::: The data :::
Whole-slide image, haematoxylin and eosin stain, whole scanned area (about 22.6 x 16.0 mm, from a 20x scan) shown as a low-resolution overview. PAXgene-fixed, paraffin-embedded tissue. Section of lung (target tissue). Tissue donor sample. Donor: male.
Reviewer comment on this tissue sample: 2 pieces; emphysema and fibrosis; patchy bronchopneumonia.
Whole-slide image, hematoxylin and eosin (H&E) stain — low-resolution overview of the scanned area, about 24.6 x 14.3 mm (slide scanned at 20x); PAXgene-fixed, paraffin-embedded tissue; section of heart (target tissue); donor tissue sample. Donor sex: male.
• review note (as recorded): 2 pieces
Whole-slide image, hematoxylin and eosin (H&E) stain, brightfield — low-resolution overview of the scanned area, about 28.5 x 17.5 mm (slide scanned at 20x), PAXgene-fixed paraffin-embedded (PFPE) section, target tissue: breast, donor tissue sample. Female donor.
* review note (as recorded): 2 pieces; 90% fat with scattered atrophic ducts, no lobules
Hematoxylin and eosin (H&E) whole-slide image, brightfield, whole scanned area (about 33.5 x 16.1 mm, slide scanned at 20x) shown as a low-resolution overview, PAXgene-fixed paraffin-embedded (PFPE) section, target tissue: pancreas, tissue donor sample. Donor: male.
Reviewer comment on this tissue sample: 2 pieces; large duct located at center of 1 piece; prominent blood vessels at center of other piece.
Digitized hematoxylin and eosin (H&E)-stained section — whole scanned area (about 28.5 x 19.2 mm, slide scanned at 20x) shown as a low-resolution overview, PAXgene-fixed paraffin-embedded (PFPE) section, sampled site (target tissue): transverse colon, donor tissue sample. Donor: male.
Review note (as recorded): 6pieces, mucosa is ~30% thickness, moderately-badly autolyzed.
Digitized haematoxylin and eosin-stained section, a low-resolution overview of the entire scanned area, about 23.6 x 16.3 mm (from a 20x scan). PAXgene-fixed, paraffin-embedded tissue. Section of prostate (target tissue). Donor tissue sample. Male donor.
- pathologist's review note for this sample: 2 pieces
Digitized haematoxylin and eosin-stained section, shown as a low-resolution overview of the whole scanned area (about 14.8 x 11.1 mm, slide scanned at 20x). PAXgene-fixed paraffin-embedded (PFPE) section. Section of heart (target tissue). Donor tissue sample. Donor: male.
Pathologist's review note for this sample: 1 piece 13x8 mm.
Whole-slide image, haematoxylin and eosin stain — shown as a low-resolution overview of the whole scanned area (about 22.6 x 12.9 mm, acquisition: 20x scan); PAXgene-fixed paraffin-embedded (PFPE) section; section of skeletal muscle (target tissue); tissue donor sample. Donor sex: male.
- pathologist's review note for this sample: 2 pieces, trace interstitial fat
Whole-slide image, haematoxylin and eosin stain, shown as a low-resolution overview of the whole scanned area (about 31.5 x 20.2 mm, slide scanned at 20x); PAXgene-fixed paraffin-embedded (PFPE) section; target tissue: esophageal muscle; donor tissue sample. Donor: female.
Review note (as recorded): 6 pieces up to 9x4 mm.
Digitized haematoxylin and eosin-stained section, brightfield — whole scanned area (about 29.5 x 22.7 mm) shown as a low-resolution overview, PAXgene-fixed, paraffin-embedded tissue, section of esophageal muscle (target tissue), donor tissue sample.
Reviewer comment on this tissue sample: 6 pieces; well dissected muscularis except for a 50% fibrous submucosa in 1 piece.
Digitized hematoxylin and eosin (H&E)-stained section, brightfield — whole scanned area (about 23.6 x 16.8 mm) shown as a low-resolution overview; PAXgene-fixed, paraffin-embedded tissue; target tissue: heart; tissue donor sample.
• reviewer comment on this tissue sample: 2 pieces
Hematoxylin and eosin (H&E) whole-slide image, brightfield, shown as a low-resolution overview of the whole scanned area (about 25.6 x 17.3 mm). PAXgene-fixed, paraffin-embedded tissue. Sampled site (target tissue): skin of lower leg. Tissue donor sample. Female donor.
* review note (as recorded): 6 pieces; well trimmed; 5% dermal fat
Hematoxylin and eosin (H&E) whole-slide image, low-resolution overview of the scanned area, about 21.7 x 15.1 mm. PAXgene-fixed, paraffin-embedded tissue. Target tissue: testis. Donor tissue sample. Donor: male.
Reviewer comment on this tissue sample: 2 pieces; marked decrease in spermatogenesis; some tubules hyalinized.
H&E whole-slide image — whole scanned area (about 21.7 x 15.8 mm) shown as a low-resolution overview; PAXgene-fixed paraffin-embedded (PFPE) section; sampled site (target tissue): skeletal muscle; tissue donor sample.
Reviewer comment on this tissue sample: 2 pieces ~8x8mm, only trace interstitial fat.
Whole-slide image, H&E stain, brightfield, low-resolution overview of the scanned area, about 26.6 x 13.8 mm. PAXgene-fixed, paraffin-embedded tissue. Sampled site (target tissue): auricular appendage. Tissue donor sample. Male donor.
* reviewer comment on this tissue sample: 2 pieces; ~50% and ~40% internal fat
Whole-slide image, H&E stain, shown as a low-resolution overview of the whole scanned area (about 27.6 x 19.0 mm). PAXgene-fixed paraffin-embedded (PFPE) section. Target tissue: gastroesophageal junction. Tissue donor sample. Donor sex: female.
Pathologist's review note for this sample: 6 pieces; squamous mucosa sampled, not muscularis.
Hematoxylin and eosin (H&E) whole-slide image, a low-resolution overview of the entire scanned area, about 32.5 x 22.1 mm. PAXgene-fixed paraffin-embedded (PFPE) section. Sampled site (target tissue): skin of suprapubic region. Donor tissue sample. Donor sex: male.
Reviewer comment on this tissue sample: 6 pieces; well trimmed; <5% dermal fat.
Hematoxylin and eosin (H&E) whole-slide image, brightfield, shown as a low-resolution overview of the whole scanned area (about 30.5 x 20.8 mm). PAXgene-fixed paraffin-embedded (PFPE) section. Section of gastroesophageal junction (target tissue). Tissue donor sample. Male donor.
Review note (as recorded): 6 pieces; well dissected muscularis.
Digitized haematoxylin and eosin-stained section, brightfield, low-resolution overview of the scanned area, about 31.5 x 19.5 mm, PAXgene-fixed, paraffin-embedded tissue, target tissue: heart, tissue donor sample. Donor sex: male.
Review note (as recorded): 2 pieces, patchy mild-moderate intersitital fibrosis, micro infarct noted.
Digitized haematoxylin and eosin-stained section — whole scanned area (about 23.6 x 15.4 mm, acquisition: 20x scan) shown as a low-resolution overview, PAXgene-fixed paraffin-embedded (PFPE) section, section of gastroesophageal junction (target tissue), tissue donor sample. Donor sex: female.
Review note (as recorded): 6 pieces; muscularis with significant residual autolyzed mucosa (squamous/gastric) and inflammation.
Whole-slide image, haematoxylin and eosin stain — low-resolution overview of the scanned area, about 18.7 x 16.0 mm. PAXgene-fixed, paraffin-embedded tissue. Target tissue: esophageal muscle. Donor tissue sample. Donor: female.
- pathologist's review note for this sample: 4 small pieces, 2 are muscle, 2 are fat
:::
__Directions__: From the first line to the last, copy the records exactly as they appear above.

__Response below__:
Whole-slide image, haematoxylin and eosin stain, whole scanned area (about 22.6 x 16.0 mm, from a 20x scan) shown as a low-resolution overview. PAXgene-fixed, paraffin-embedded tissue. Section of lung (target tissue). Tissue donor sample. Donor: male.
Reviewer comment on this tissue sample: 2 pieces; emphysema and fibrosis; patchy bronchopneumonia.
Whole-slide image, hematoxylin and eosin (H&E) stain — low-resolution overview of the scanned area, about 24.6 x 14.3 mm (slide scanned at 20x); PAXgene-fixed, paraffin-embedded tissue; section of heart (target tissue); donor tissue sample. Donor sex: male.
• review note (as recorded): 2 pieces
Whole-slide image, hematoxylin and eosin (H&E) stain, brightfield — low-resolution overview of the scanned area, about 28.5 x 17.5 mm (slide scanned at 20x), PAXgene-fixed paraffin-embedded (PFPE) section, target tissue: breast, donor tissue sample. Female donor.
* review note (as recorded): 2 pieces; 90% fat with scattered atrophic ducts, no lobules
Hematoxylin and eosin (H&E) whole-slide image, brightfield, whole scanned area (about 33.5 x 16.1 mm, slide scanned at 20x) shown as a low-resolution overview, PAXgene-fixed paraffin-embedded (PFPE) section, target tissue: pancreas, tissue donor sample. Donor: male.
Reviewer comment on this tissue sample: 2 pieces; large duct located at center of 1 piece; prominent blood vessels at center of other piece.
Digitized hematoxylin and eosin (H&E)-stained section — whole scanned area (about 28.5 x 19.2 mm, slide scanned at 20x) shown as a low-resolution overview, PAXgene-fixed paraffin-embedded (PFPE) section, sampled site (target tissue): transverse colon, donor tissue sample. Donor: male.
Review note (as recorded): 6pieces, mucosa is ~30% thickness, moderately-badly autolyzed.
Digitized haematoxylin and eosin-stained section, a low-resolution overview of the entire scanned area, about 23.6 x 16.3 mm (from a 20x scan). PAXgene-fixed, paraffin-embedded tissue. Section of prostate (target tissue). Donor tissue sample. Male donor.
- pathologist's review note for this sample: 2 pieces
Digitized haematoxylin and eosin-stained section, shown as a low-resolution overview of the whole scanned area (about 14.8 x 11.1 mm, slide scanned at 20x). PAXgene-fixed paraffin-embedded (PFPE) section. Section of heart (target tissue). Donor tissue sample. Donor: male.
Pathologist's review note for this sample: 1 piece 13x8 mm.
Whole-slide image, haematoxylin and eosin stain — shown as a low-resolution overview of the whole scanned area (about 22.6 x 12.9 mm, acquisition: 20x scan); PAXgene-fixed paraffin-embedded (PFPE) section; section of skeletal muscle (target tissue); tissue donor sample. Donor sex: male.
- pathologist's review note for this sample: 2 pieces, trace interstitial fat
Whole-slide image, haematoxylin and eosin stain, shown as a low-resolution overview of the whole scanned area (about 31.5 x 20.2 mm, slide scanned at 20x); PAXgene-fixed paraffin-embedded (PFPE) section; target tissue: esophageal muscle; donor tissue sample. Donor: female.
Review note (as recorded): 6 pieces up to 9x4 mm.
Digitized haematoxylin and eosin-stained section, brightfield — whole scanned area (about 29.5 x 22.7 mm) shown as a low-resolution overview, PAXgene-fixed, paraffin-embedded tissue, section of esophageal muscle (target tissue), donor tissue sample.
Reviewer comment on this tissue sample: 6 pieces; well dissected muscularis except for a 50% fibrous submucosa in 1 piece.
Digitized hematoxylin and eosin (H&E)-stained section, brightfield — whole scanned area (about 23.6 x 16.8 mm) shown as a low-resolution overview; PAXgene-fixed, paraffin-embedded tissue; target tissue: heart; tissue donor sample.
• reviewer comment on this tissue sample: 2 pieces
Hematoxylin and eosin (H&E) whole-slide image, brightfield, shown as a low-resolution overview of the whole scanned area (about 25.6 x 17.3 mm). PAXgene-fixed, paraffin-embedded tissue. Sampled site (target tissue): skin of lower leg. Tissue donor sample. Female donor.
* review note (as recorded): 6 pieces; well trimmed; 5% dermal fat
Hematoxylin and eosin (H&E) whole-slide image, low-resolution overview of the scanned area, about 21.7 x 15.1 mm. PAXgene-fixed, paraffin-embedded tissue. Target tissue: testis. Donor tissue sample. Donor: male.
Reviewer comment on this tissue sample: 2 pieces; marked decrease in spermatogenesis; some tubules hyalinized.
H&E whole-slide image — whole scanned area (about 21.7 x 15.8 mm) shown as a low-resolution overview; PAXgene-fixed paraffin-embedded (PFPE) section; sampled site (target tissue): skeletal muscle; tissue donor sample.
Reviewer comment on this tissue sample: 2 pieces ~8x8mm, only trace interstitial fat.
Whole-slide image, H&E stain, brightfield, low-resolution overview of the scanned area, about 26.6 x 13.8 mm. PAXgene-fixed, paraffin-embedded tissue. Sampled site (target tissue): auricular appendage. Tissue donor sample. Male donor.
* reviewer comment on this tissue sample: 2 pieces; ~50% and ~40% internal fat
Whole-slide image, H&E stain, shown as a low-resolution overview of the whole scanned area (about 27.6 x 19.0 mm). PAXgene-fixed paraffin-embedded (PFPE) section. Target tissue: gastroesophageal junction. Tissue donor sample. Donor sex: female.
Pathologist's review note for this sample: 6 pieces; squamous mucosa sampled, not muscularis.
Hematoxylin and eosin (H&E) whole-slide image, a low-resolution overview of the entire scanned area, about 32.5 x 22.1 mm. PAXgene-fixed paraffin-embedded (PFPE) section. Sampled site (target tissue): skin of suprapubic region. Donor tissue sample. Donor sex: male.
Reviewer comment on this tissue sample: 6 pieces; well trimmed; <5% dermal fat.
Hematoxylin and eosin (H&E) whole-slide image, brightfield, shown as a low-resolution overview of the whole scanned area (about 30.5 x 20.8 mm). PAXgene-fixed paraffin-embedded (PFPE) section. Section of gastroesophageal junction (target tissue). Tissue donor sample. Male donor.
Review note (as recorded): 6 pieces; well dissected muscularis.
Digitized haematoxylin and eosin-stained section, brightfield, low-resolution overview of the scanned area, about 31.5 x 19.5 mm, PAXgene-fixed, paraffin-embedded tissue, target tissue: heart, tissue donor sample. Donor sex: male.
Review note (as recorded): 2 pieces, patchy mild-moderate intersitital fibrosis, micro infarct noted.
Digitized haematoxylin and eosin-stained section — whole scanned area (about 23.6 x 15.4 mm, acquisition: 20x scan) shown as a low-resolution overview, PAXgene-fixed paraffin-embedded (PFPE) section, section of gastroesophageal junction (target tissue), tissue donor sample. Donor sex: female.
Review note (as recorded): 6 pieces; muscularis with significant residual autolyzed mucosa (squamous/gastric) and inflammation.
Whole-slide image, haematoxylin and eosin stain — low-resolution overview of the scanned area, about 18.7 x 16.0 mm. PAXgene-fixed, paraffin-embedded tissue. Target tissue: esophageal muscle. Donor tissue sample. Donor: female.
- pathologist's review note for this sample: 4 small pieces, 2 are muscle, 2 are fat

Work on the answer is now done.